**How to complete this task:**
Lines from the line with "عدد مرات الحفظ" to the line with "جميع الحقوق محفوظة" in the entries below, and only those, must be output exactly, with both ends included.

== Source records

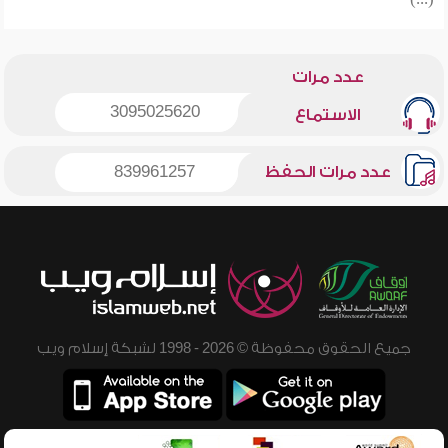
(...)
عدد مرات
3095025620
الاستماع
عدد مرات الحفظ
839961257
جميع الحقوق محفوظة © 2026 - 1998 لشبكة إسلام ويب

====
== Source records

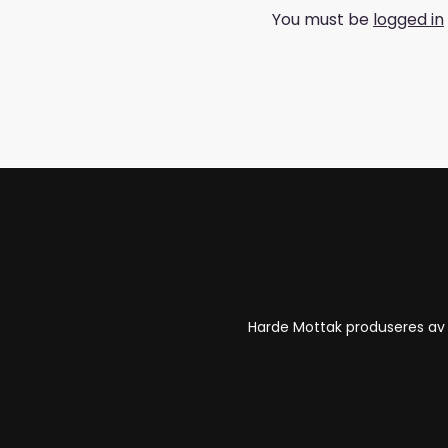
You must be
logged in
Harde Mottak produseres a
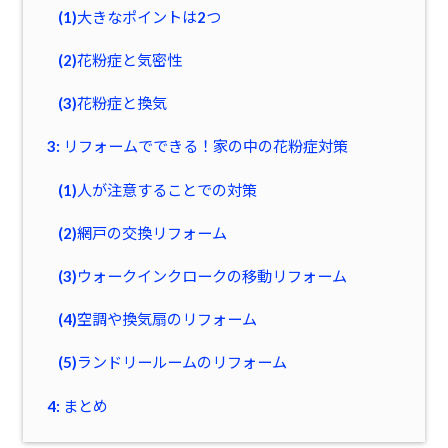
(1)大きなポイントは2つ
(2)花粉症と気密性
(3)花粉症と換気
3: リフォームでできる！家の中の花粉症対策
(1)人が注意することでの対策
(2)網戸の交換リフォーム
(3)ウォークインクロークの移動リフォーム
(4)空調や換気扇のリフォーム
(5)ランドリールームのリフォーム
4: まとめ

====

**Result of this exercise:**
عدد مرات الحفظ
839961257
جميع الحقوق محفوظة © 2026 - 1998 لشبكة إسلام ويب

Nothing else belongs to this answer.